— Значит, такова наша судьба. Сколько господа будут спорить, выбирать главного? Может, к тому сроку половина Блейрона будет под чужой пятой. Я должен этой стране. Она меня не предавала так, как предал Фаэтон.
— Ти! Здесь большая политика. Эта война... всё очень сложно.
— Нет, всё просто. Они напали. Плевать, в результате провокаций или нет. Но они перешли наши границы. Они на нашей земле.
— Ти! Ну... признайся! Ты же собрался на войну в первую очередь потому, что тебе надо заполнить чем-то пустоту, которую оставила смерть отца. Ты, кстати, видел мать? И тебе не стыдно покидать её в такой момент?
— Очень стыдно. Но папа бы стыдился меня, если б я остался в стороне. Сын Воина Чести не имеет право марать его славу малодушием. С мамой остаётся Фейли и остаётся Блич. Кстати, где он? Я ему хочу кое-что сказать напоследок. А вы уговорите магов нам помочь телепортироваться. Боюсь, пока мы скачем на лошадях, Восточный Барт уже падёт.
* * *
Блич прибыл в приют продажных сам не свой. Полдня он просто лежал, как есть, в пропотевшей одежде, в крови убитых врагов. Свернувшись в калачик, словно маленький ребёнок. Ни с кем не желая разговаривать. Периодически засыпая, и тут же просыпаясь. А потом, внезапно то ли заплакал, то ли завыл от боли и тоски. Это стало сигналом для Эрет. Она вошла и повела его в умывальную комнату.
Эрет раздела мальчика с помощью подруг и избавила от кольчуги. Потом они долго мыли его. Молча, не мешая плакать. Потом завернули в чистые простыни и отнесли на чистую кровать.
Сколько он лежал так, то роняя слёзы, то направив недвижный взгляд в одну точку, неизвестно. А потом у кое-кого закончилось терпение ждать естественного окончания его скорби.
— Привет. Меня зовут Плакучча. Я плачу за других людей. Говорят, тебе нужна моя помощь?
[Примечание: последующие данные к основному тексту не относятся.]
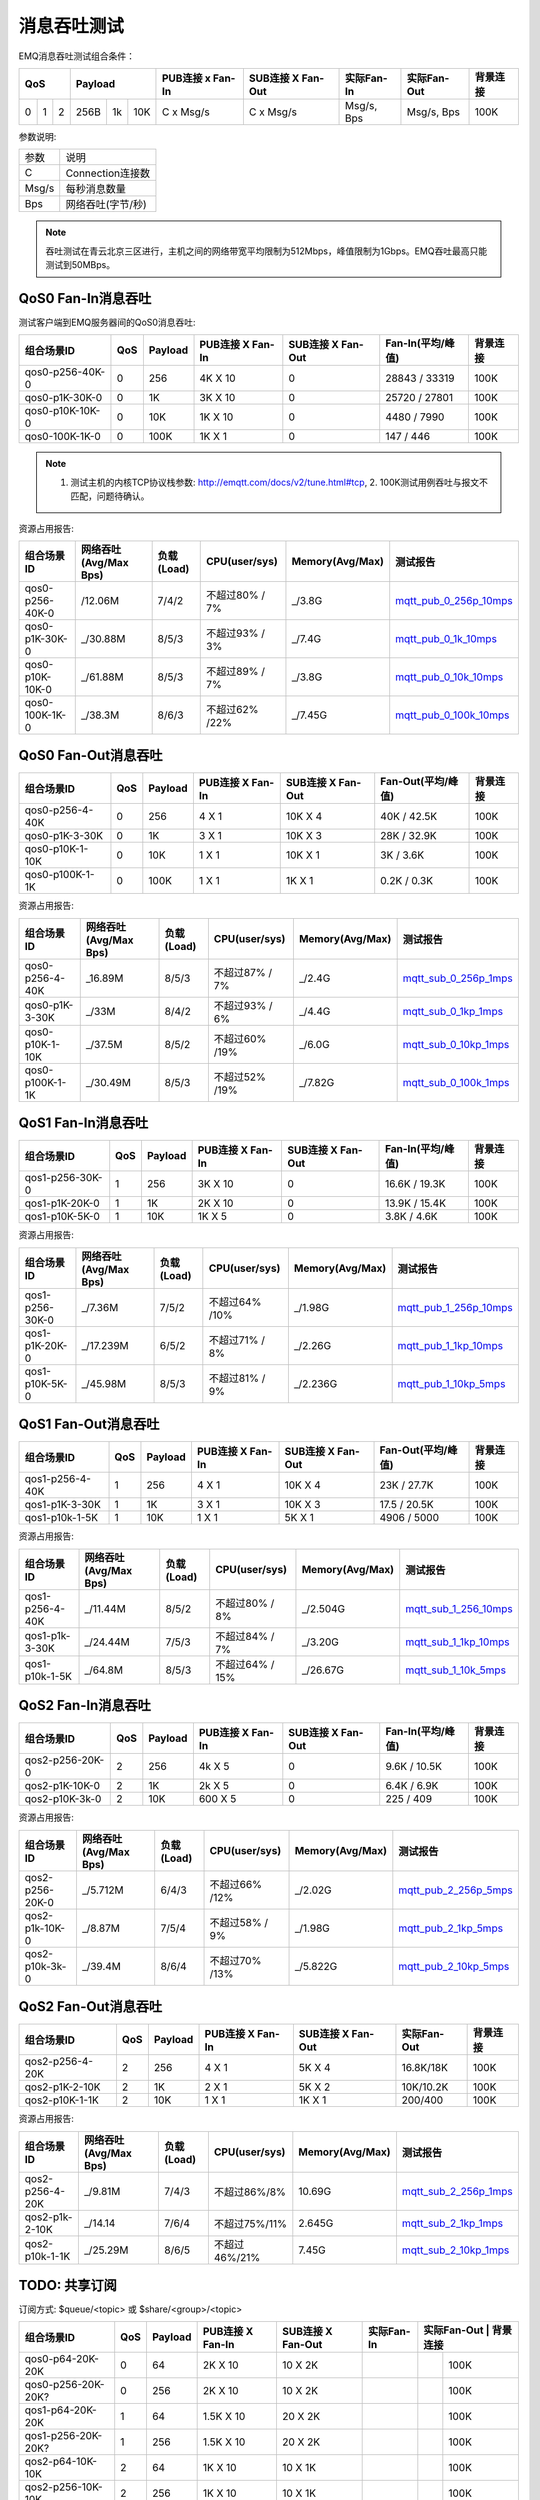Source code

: 
.. _throughput_benchmark:

============
消息吞吐测试
============

EMQ消息吞吐测试组合条件：

+--------------------------+-----------------------+------------------+-------------------+--------------+---------------+-------------+
|         QoS              |         Payload       | PUB连接 x Fan-In | SUB连接 X Fan-Out |  实际Fan-In  |  实际Fan-Out  |  背景连接   |
+========+========+========+========+======+=======+==================+===================+==============+===============+=============+
|   0    |   1    |    2   |  256B  |  1k  |  10K  |    C x Msg/s     |     C x Msg/s     |  Msg/s, Bps  |  Msg/s, Bps   |    100K     |
+--------+--------+--------+--------+------+-------+------------------+-------------------+--------------+---------------+-------------+

参数说明:

+-----------+-----------------------+
|  参数     |   说明                |
+-----------+-----------------------+
|  C        |   Connection连接数    |
+-----------+-----------------------+
|  Msg/s    |   每秒消息数量        |
+-----------+-----------------------+
|  Bps      |   网络吞吐(字节/秒)   |
+-----------+-----------------------+

.. NOTE:: 吞吐测试在青云北京三区进行，主机之间的网络带宽平均限制为512Mbps，峰值限制为1Gbps。EMQ吞吐最高只能测试到50MBps。

-------------------
QoS0 Fan-In消息吞吐
-------------------

测试客户端到EMQ服务器间的QoS0消息吞吐:

+-------------------------+-------+-----------+--------------------+---------------------+---------------------+-------------+
| 组合场景ID              |  QoS  |  Payload  |  PUB连接 X Fan-In  |  SUB连接 X Fan-Out  |  Fan-In(平均/峰值)  |  背景连接   | 
+=========================+=======+===========+====================+=====================+=====================+=============+
| qos0-p256-40K-0         |  0    |  256      |  4K X 10           |  0                  |  28843 / 33319      |  100K       |
+-------------------------+-------+-----------+--------------------+---------------------+---------------------+-------------+
| qos0-p1K-30K-0          |  0    |  1K       |  3K X 10           |  0                  |  25720 / 27801      |  100K       |
+-------------------------+-------+-----------+--------------------+---------------------+---------------------+-------------+
| qos0-p10K-10K-0         |  0    |  10K      |  1K X 10           |  0                  |  4480 / 7990        |  100K       |
+-------------------------+-------+-----------+--------------------+---------------------+---------------------+-------------+
| qos0-100K-1K-0          |  0    |  100K     |  1K X 1            |  0                  |  147 / 446          |  100K       |
+-------------------------+-------+-----------+--------------------+---------------------+---------------------+-------------+

.. NOTE:: 1. 测试主机的内核TCP协议栈参数: http://emqtt.com/docs/v2/tune.html#tcp, 2. 100K测试用例吞吐与报文不匹配，问题待确认。

资源占用报告:

+--------------------------+-----------------------+------------+---------------+-----------------+---------------------------+
|  组合场景ID              | 网络吞吐(Avg/Max Bps) | 负载(Load) | CPU(user/sys) | Memory(Avg/Max) | 测试报告                  |
+==========================+=======================+============+===============+=================+===========================+
|  qos0-p256-40K-0         |  /12.06M              | 7/4/2      | 不超过80% / 7%| _/3.8G          | `mqtt_pub_0_256p_10mps`_  |
+--------------------------+-----------------------+------------+---------------+-----------------+---------------------------+
|  qos0-p1K-30K-0          | _/30.88M              | 8/5/3      | 不超过93% / 3%| _/7.4G          | `mqtt_pub_0_1k_10mps`_    |
+--------------------------+-----------------------+------------+---------------+-----------------+---------------------------+
|  qos0-p10K-10K-0         | _/61.88M              | 8/5/3      | 不超过89% / 7%| _/3.8G          | `mqtt_pub_0_10k_10mps`_   |
+--------------------------+-----------------------+------------+---------------+-----------------+---------------------------+
|  qos0-100K-1K-0          | _/38.3M               | 8/6/3      | 不超过62% /22%| _/7.45G         | `mqtt_pub_0_100k_10mps`_  |
+--------------------------+-----------------------+------------+---------------+-----------------+---------------------------+

--------------------
QoS0 Fan-Out消息吞吐
--------------------

+--------------------------+-------+-----------+--------------------+---------------------+---------------------+-------------+
|  组合场景ID              |  QoS  |  Payload  |  PUB连接 X Fan-In  |  SUB连接 X Fan-Out  |  Fan-Out(平均/峰值) |  背景连接   |
+==========================+=======+===========+====================+=====================+=====================+=============+
|  qos0-p256-4-40K         |  0    |  256      |  4 X 1             |  10K X 4            |  40K / 42.5K        |  100K       |
+--------------------------+-------+-----------+--------------------+---------------------+---------------------+-------------+
|  qos0-p1K-3-30K          |  0    |  1K       |  3 X 1             |  10K X 3            |  28K / 32.9K        |  100K       |
+--------------------------+-------+-----------+--------------------+---------------------+---------------------+-------------+
|  qos0-p10K-1-10K         |  0    |  10K      |  1 X 1             |  10K X 1            |  3K / 3.6K          |  100K       |
+--------------------------+-------+-----------+--------------------+---------------------+---------------------+-------------+
|  qos0-p100K-1-1K         |  0    |  100K     |  1 X 1             |  1K X 1             |  0.2K / 0.3K        |  100K       |
+--------------------------+-------+-----------+--------------------+---------------------+---------------------+-------------+

资源占用报告:

+--------------------------+-----------------------+------------+---------------+-----------------+---------------------------+
|  组合场景ID              | 网络吞吐(Avg/Max Bps) | 负载(Load) | CPU(user/sys) | Memory(Avg/Max) | 测试报告                  |
+==========================+=======================+============+===============+=================+===========================+
|  qos0-p256-4-40K         | _16.89M               | 8/5/3      | 不超过87% / 7%| _/2.4G          | `mqtt_sub_0_256p_1mps`_   |
+--------------------------+-----------------------+------------+---------------+-----------------+---------------------------+
|  qos0-p1K-3-30K          | _/33M                 | 8/4/2      | 不超过93% / 6%| _/4.4G          | `mqtt_sub_0_1kp_1mps`_    |
+--------------------------+-----------------------+------------+---------------+-----------------+---------------------------+
|  qos0-p10K-1-10K         | _/37.5M               | 8/5/2      | 不超过60% /19%| _/6.0G          | `mqtt_sub_0_10kp_1mps`_   |
+--------------------------+-----------------------+------------+---------------+-----------------+---------------------------+
|  qos0-p100K-1-1K         | _/30.49M              | 8/5/3      | 不超过52% /19%| _/7.82G         | `mqtt_sub_0_100k_1mps`_   |
+--------------------------+-----------------------+------------+---------------+-----------------+---------------------------+

.. TODO:: p100K测试待确认。

-------------------
QoS1 Fan-In消息吞吐
-------------------

+--------------------------+-------+-----------+--------------------+---------------------+---------------------+------------+
|  组合场景ID              |  QoS  |  Payload  |  PUB连接 X Fan-In  |  SUB连接 X Fan-Out  |  Fan-In(平均/峰值)  |  背景连接  |
+==========================+=======+===========+====================+=====================+=====================+============+
|  qos1-p256-30K-0         |  1    |  256      |  3K X 10           |  0                  |  16.6K / 19.3K      |  100K      |
+--------------------------+-------+-----------+--------------------+---------------------+---------------------+------------+
|  qos1-p1K-20K-0          |  1    |  1K       |  2K X 10           |  0                  |  13.9K / 15.4K      |  100K      |
+--------------------------+-------+-----------+--------------------+---------------------+---------------------+------------+
|  qos1-p10K-5K-0          |  1    |  10K      |  1K X 5            |  0                  |  3.8K / 4.6K        |  100K      |
+--------------------------+-------+-----------+--------------------+---------------------+---------------------+------------+

资源占用报告:

+--------------------------+-----------------------+------------+---------------+-----------------+---------------------------+
|  组合场景ID              | 网络吞吐(Avg/Max Bps) | 负载(Load) | CPU(user/sys) | Memory(Avg/Max) | 测试报告                  |
+==========================+=======================+============+===============+=================+===========================+
|  qos1-p256-30K-0         | _/7.36M               | 7/5/2      | 不超过64% /10%| _/1.98G         | `mqtt_pub_1_256p_10mps`_  |
+--------------------------+-----------------------+------------+---------------+-----------------+---------------------------+
|  qos1-p1K-20K-0          | _/17.239M             | 6/5/2      | 不超过71% / 8%| _/2.26G         | `mqtt_pub_1_1kp_10mps`_   |
+--------------------------+-----------------------+------------+---------------+-----------------+---------------------------+
|  qos1-p10K-5K-0          | _/45.98M              | 8/5/3      | 不超过81% / 9%| _/2.236G        | `mqtt_pub_1_10kp_5mps`_   |
+--------------------------+-----------------------+------------+---------------+-----------------+---------------------------+

--------------------
QoS1 Fan-Out消息吞吐
--------------------

+--------------------------+-------+-----------+--------------------+---------------------+---------------------+-------------+
|  组合场景ID              |  QoS  |  Payload  |  PUB连接 X Fan-In  |  SUB连接 X Fan-Out  |  Fan-Out(平均/峰值) |  背景连接   |
+==========================+=======+===========+====================+=====================+=====================+=============+
|  qos1-p256-4-40K         |  1    |  256      |  4 X 1             |  10K X 4            |  23K / 27.7K        |  100K       |
+--------------------------+-------+-----------+--------------------+---------------------+---------------------+-------------+
|  qos1-p1K-3-30K          |  1    |  1K       |  3 X 1             |  10K X 3            |  17.5 / 20.5K       |  100K       |
+--------------------------+-------+-----------+--------------------+---------------------+---------------------+-------------+
|  qos1-p10k-1-5K          |  1    |  10K      |  1 X 1             |  5K X 1             |  4906 / 5000        |  100K       |
+--------------------------+-------+-----------+--------------------+---------------------+---------------------+-------------+

资源占用报告:

+--------------------------+-----------------------+------------+----------------+-----------------+---------------------------+
|  组合场景ID              | 网络吞吐(Avg/Max Bps) | 负载(Load) | CPU(user/sys)  | Memory(Avg/Max) | 测试报告                  |
+==========================+=======================+============+================+=================+===========================+
|  qos1-p256-4-40K         | _/11.44M              | 8/5/2      | 不超过80% / 8% | _/2.504G        | `mqtt_sub_1_256_10mps`_   |
+--------------------------+-----------------------+------------+----------------+-----------------+---------------------------+
|  qos1-p1k-3-30K          | _/24.44M              | 7/5/3      | 不超过84% / 7% | _/3.20G         | `mqtt_sub_1_1kp_10mps`_   |
+--------------------------+-----------------------+------------+----------------+-----------------+---------------------------+
|  qos1-p10k-1-5K          | _/64.8M               | 8/5/3      | 不超过64% / 15%| _/26.67G        | `mqtt_sub_1_10k_5mps`_    |
+--------------------------+-----------------------+------------+----------------+-----------------+---------------------------+

-------------------
QoS2 Fan-In消息吞吐
-------------------

+--------------------------+-------+-----------+--------------------+---------------------+---------------------+-------------+
|  组合场景ID              |  QoS  |  Payload  |  PUB连接 X Fan-In  |  SUB连接 X Fan-Out  |  Fan-In(平均/峰值)  |  背景连接   |
+==========================+=======+===========+====================+=====================+=====================+=============+
|  qos2-p256-20K-0         |  2    |  256      |  4k X 5            |  0                  |  9.6K  / 10.5K      |  100K       |
+--------------------------+-------+-----------+--------------------+---------------------+---------------------+-------------+
|  qos2-p1K-10K-0          |  2    |  1K       |  2k X 5            |  0                  |  6.4K  / 6.9K       |  100K       |
+--------------------------+-------+-----------+--------------------+---------------------+---------------------+-------------+
|  qos2-p10K-3k-0          |  2    |  10K      |  600 X 5           |  0                  |  225  / 409         |  100K       |
+--------------------------+-------+-----------+--------------------+---------------------+---------------------+-------------+

资源占用报告:

+--------------------------+-----------------------+------------+---------------+-----------------+---------------------------+
|  组合场景ID              | 网络吞吐(Avg/Max Bps) | 负载(Load) | CPU(user/sys) | Memory(Avg/Max) | 测试报告                  |
+==========================+=======================+============+===============+=================+===========================+
|  qos2-p256-20K-0         | _/5.712M              | 6/4/3      | 不超过66% /12%| _/2.02G         | `mqtt_pub_2_256p_5mps`_   |
+--------------------------+-----------------------+------------+---------------+-----------------+---------------------------+
|  qos2-p1k-10K-0          | _/8.87M               | 7/5/4      | 不超过58% / 9%| _/1.98G         | `mqtt_pub_2_1kp_5mps`_    |
+--------------------------+-----------------------+------------+---------------+-----------------+---------------------------+
|  qos2-p10k-3k-0          | _/39.4M               | 8/6/4      | 不超过70% /13%| _/5.822G        | `mqtt_pub_2_10kp_5mps`_   |
+--------------------------+-----------------------+------------+---------------+-----------------+---------------------------+

.. TODO:: p10K报文结果待确认。

--------------------
QoS2 Fan-Out消息吞吐
--------------------

+--------------------------+-------+-----------+--------------------+---------------------+---------------+-------------+
|  组合场景ID              |  QoS  |  Payload  |  PUB连接 X Fan-In  |  SUB连接 X Fan-Out  |  实际Fan-Out  |  背景连接   |
+==========================+=======+===========+====================+=====================+===============+=============+
|  qos2-p256-4-20K         |  2    |  256      |  4 X 1             |  5K X 4             |  16.8K/18K    |  100K       |
+--------------------------+-------+-----------+--------------------+---------------------+---------------+-------------+
|  qos2-p1K-2-10K          |  2    |  1K       |  2 X 1             |  5K X 2             |  10K/10.2K    |  100K       |
+--------------------------+-------+-----------+--------------------+---------------------+---------------+-------------+
|  qos2-p10K-1-1K          |  2    |  10K      |  1 X 1             |  1K X 1             |  200/400      |  100K       |
+--------------------------+-------+-----------+--------------------+---------------------+---------------+-------------+

资源占用报告:

+--------------------------+-----------------------+------------+---------------+-----------------+---------------------------+
|  组合场景ID              | 网络吞吐(Avg/Max Bps) | 负载(Load) | CPU(user/sys) | Memory(Avg/Max) | 测试报告                  |
+==========================+=======================+============+===============+=================+===========================+
|  qos2-p256-4-20K         |  _/9.81M              | 7/4/3      | 不超过86%/8%  |     10.69G      | `mqtt_sub_2_256p_1mps`_   |
+--------------------------+-----------------------+------------+---------------+-----------------+---------------------------+
|  qos2-p1k-2-10K          |  _/14.14              | 7/6/4      | 不超过75%/11% |     2.645G      | `mqtt_sub_2_1kp_1mps`_    |
+--------------------------+-----------------------+------------+---------------+-----------------+---------------------------+
|  qos2-p10k-1-1K          |  _/25.29M             | 8/6/5      | 不超过46%/21% |     7.45G       | `mqtt_sub_2_10kp_1mps`_   |
+--------------------------+-----------------------+------------+---------------+-----------------+---------------------------+

.. TODO:: p10K报文结果待确认。

--------------
TODO: 共享订阅
--------------

订阅方式: $queue/<topic> 或 $share/<group>/<topic>

+--------------------------+-------+-----------+--------------------+---------------------+---------------+---------------+-------------+
|  组合场景ID              |  QoS  |  Payload  |  PUB连接 X Fan-In  |  SUB连接 X Fan-Out  |  实际Fan-In   |  实际Fan-Out   |  背景连接  |
+==========================+=======+===========+====================+=====================+===============+===============+=============+
|  qos0-p64-20K-20K        |  0    |  64       |  2K X 10           |  10 X 2K            |               |               |  100K       |
+--------------------------+-------+-----------+--------------------+---------------------+---------------+---------------+-------------+
|  qos0-p256-20K-20K?      |  0    |  256      |  2K X 10           |  10 X 2K            |               |               |  100K       |
+--------------------------+-------+-----------+--------------------+---------------------+---------------+---------------+-------------+
|  qos1-p64-20K-20K        |  1    |  64       |  1.5K X 10         |  20 X 2K            |               |               |  100K       |
+--------------------------+-------+-----------+--------------------+---------------------+---------------+---------------+-------------+
|  qos1-p256-20K-20K?      |  1    |  256      |  1.5K X 10         |  20 X 2K            |               |               |  100K       |
+--------------------------+-------+-----------+--------------------+---------------------+---------------+---------------+-------------+
|  qos2-p64-10K-10K        |  2    |  64       |  1K X 10           |  10 X 1K            |               |               |  100K       |
+--------------------------+-------+-----------+--------------------+---------------------+---------------+---------------+-------------+
|  qos2-p256-10K-10K       |  2    |  256      |  1K X 10           |  10 X 1K            |               |               |  100K       |
+--------------------------+-------+-----------+--------------------+---------------------+---------------+---------------+-------------+

资源占用报告:

+--------------------------+-----------------------+------------+---------------+-----------------+---------------------------+
|  组合场景ID              | 网络吞吐(Avg/Max Bps) | 负载(Load) | CPU(user/sys) | Memory(Avg/Max) | 测试报告                  |
+==========================+=======================+============+===============+=================+===========================+
|  qos0-p64-20K-20K        |               |       | |         |    |
+--------------------------+---------------+-------+-+---------+----+
|  qos0-p256-20K-20K?      |               |       | |         |    |
+--------------------------+---------------+-------+-+---------+----+
|  qos1-p64-20K-20K        |               |       | |         |    |
+--------------------------+-----------------------+------------+---------------+-----------------+---------------------------+
|  qos1-p256-20K-20K?      |               |       | |         |    |
+--------------------------+-----------------------+------------+---------------+-----------------+---------------------------+
|  qos2-p64-10K-10K        |               |       | |         |    |
+--------------------------+-----------------------+------------+---------------+-----------------+---------------------------+
|  qos2-p256-10K-10K       |               |       | |         |    |
+--------------------------+-----------------------+------------+---------------+-----------------+---------------------------+

----------------------
TODO: Fastlane共享订阅
----------------------

订阅方式: $fastlane/$queue/<topic> 或 $fastlane/$share/<group>/<topic>

+--------------------------+-------+-----------+--------------------+---------------------+---------------+---------------+-------------+
|  组合场景ID              |  QoS  |  Payload  |  PUB连接 X Fan-In  |  SUB连接 X Fan-Out  |  实际Fan-In   |  实际Fan-Out   |  背景连接  |
+==========================+=======+===========+====================+=====================+===============+===============+=============+
|  qos1-p64-20K-20K        |  1    |  64       |  2K X 10           |  10 X 2K            |               |               |  100K       |
+--------------------------+-------+-----------+--------------------+---------------------+---------------+---------------+-------------+
|  qos1-p256-20K-20K?      |  1    |  256      |  2K X 10           |  10 X 2K            |               |               |  100K       |
+--------------------------+-------+-----------+--------------------+---------------------+---------------+---------------+-------------+
|  qos2-p64-10K-10K        |  2    |  64       |  1K X 10           |  10 X 1K            |               |               |  100K       |
+--------------------------+-------+-----------+--------------------+---------------------+---------------+---------------+-------------+
|  qos2-p256-10K-10K       |  2    |  256      |  1K X 10           |  10 X 1K            |               |               |  100K       |
+--------------------------+-------+-----------+--------------------+---------------------+---------------+---------------+-------------+

资源占用报告:

+--------------------------+-----------------------+------------+---------------+-----------------+---------------------------+
|  组合场景ID              | 网络吞吐(Avg/Max Bps) | 负载(Load) | CPU(user/sys) | Memory(Avg/Max) | 测试报告                  |
+==========================+=======================+============+===============+=================+===========================+
|  qos1-p64-20K-20K        |               |       | |         |    |
+--------------------------+-----------------------+------------+---------------+-----------------+---------------------------+
|  qos1-p256-20K-20K?      |               |       | |         |    |
+--------------------------+-----------------------+------------+---------------+-----------------+---------------------------+
|  qos2-p64-10K-10K        |               |       | |         |    |
+--------------------------+-----------------------+------------+---------------+-----------------+---------------------------+
|  qos2-p256-10K-10K       |               |       | |         |    |
+--------------------------+-----------------------+------------+---------------+-----------------+---------------------------+

.. TODO:: 

.. _mqtt_pub_0_256p_10mps: https://www.xmeter.net/commercialPage.html#/testrunMonitor/1423085729
.. _mqtt_pub_0_1k_10mps: https://www.xmeter.net/commercialPage.html#/testrunMonitor/809361614
.. _mqtt_pub_0_10k_10mps: https://www.xmeter.net/commercialPage.html#/testrunMonitor/2096357643
.. _mqtt_pub_0_100k_10mps: https://www.xmeter.net/commercialPage.html#/testrunMonitor/605637990
.. _mqtt_sub_0_256p_1mps: https://www.xmeter.net/commercialPage.html#/testrunMonitor/1356775835
.. _mqtt_sub_0_1kp_1mps: https://www.xmeter.net/commercialPage.html#/testrunMonitor/1363767301
.. _mqtt_sub_0_10kp_1mps: https://www.xmeter.net/commercialPage.html#/testrunMonitor/1106046395
.. _mqtt_sub_0_100k_1mps: https://www.xmeter.net/commercialPage.html#/testrunMonitor/1360282139
.. _mqtt_pub_1_256p_10mps: https://www.xmeter.net/commercialPage.html#testrunMonitor/1668250312
.. _mqtt_pub_1_1kp_10mps: https://www.xmeter.net/commercialPage.html#testrunMonitor/1436230490
.. _mqtt_pub_1_10kp_5mps: https://www.xmeter.net/commercialPage.html#testrunMonitor/1811352442
.. _mqtt_sub_1_256_10mps: https://www.xmeter.net/commercialPage.html#testrunMonitor/572548073
.. _mqtt_sub_1_1kp_10mps:  https://www.xmeter.net/commercialPage.html#testrunMonitor/1053775356
.. _mqtt_sub_1_10k_5mps:  https://www.xmeter.net/commercialPage.html#testrunMonitor/1948638282
.. _mqtt_pub_2_256p_5mps: https://www.xmeter.net/commercialPage.html#testrunMonitor/246653627
.. _mqtt_pub_2_1kp_5mps: https://www.xmeter.net/commercialPage.html#testrunMonitor/570500370
.. _mqtt_pub_2_10kp_5mps: https://www.xmeter.net/commercialPage.html#testrunMonitor/919262221
.. _mqtt_sub_2_256p_1mps:  https://www.xmeter.net/commercialPage.html#testrunMonitor/1040534395
.. _mqtt_sub_2_1kp_1mps:  https://www.xmeter.net/commercialPage.html#testrunMonitor/1924552406
.. _mqtt_sub_2_10kp_1mps: https://www.xmeter.net/commercialPage.html#testrunMonitor/2103198455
Прячась за кроватью, малышка Лу управляла самодельной (кое-чему выучилась у детей продажных) куклой, напоминающей карикатурную плаксу.
Блич против воли улыбнулся. Кукла замахала руками.
— Нет! Улыбаться нельзя. Только плакать. Улыбаться — это к Улыббе, моей сестре. А я Плакучча, я только плачу.
Но не улыбаться, не умиляться этому представлению Блич не мог. За это Плакучча несколько раз ударила его тряпичным кулаком.
— Ну, о чём надо поплакать, мальчик?
— У меня умер дядя.
— Хороший?
— Самый лучший. И единственный.
Малышка Лу полила водой из графина лицо куклы и положила на столик. Села рядом с мужем, взяла его руку и начала гладить.
— Всё, Блич. Больше не надо плакать. Плакучча плачет за тебя. Она будет плакать лучше тебя. Не делай её работу.
Блич высвободил руку и завернулся в простыню ещё сильнее, так, что остались видны только глаза и нос.
— Лу, ты простила меня?
— За что?
— За то... что не послушал тогда тебя...в угол поставил.
— Давно уж. Нет, ты смешной. Ты целовался с Эрет. Ты мне изменял! А просишь прощения за чушь всякую.
Блич отвернулся. Голос его стал глухим.
— Малышка Лу, я ещё буду много целоваться с Эрет. А, может, и не только целоваться. Начинай меня за это ненавидеть.
— Что... что? Хорошие мужья так не поступают!
Малышка Лу поджала губу, затем подошла к Плакучче и яростно вылила ей на лицо почти весь графин. Сразу успокоилась и вернулась.
— Ладно уж. Буду мудрой женщиной. Гуляй, кобель, только не забывай в семью вернуться.
Спина Блича затряслась от смеха. Слушать без эмоций, как малышка Лу цитирует покойную маму, старательно выводя каждую интонацию, было невозможно.
— Кстати, я тут наших детей нарисовала.
Блич вылез по пояс из простыни и взял рисунок.
— Это что за нашествие головастиков?
— Как тебе не стыдно так говорить о своих будущих детях? Хорошие папы так не поступают!
— Эээ... Малышка Лу, ты же, дочь купца, отлично считаешь. Ты понимаешь, что здесь человек пятьдесят?
— Пятьдесят восемь.
— Ты что... и, правда, рассчитываешь мне в будущем родить пятьдесят восемь детей?
— Шестьдесят три. Здесь нет пятерых. Трое в школе, один болеет, а один наказан.
Блич покачал головой и откинулся на подушки. Лу подсела ближе.
— Тебе ещё грустно?
— Ещё да. Но уже меньше.
— А хочешь я тебе скажу, что ты постельной бог? Тебе станет лучше?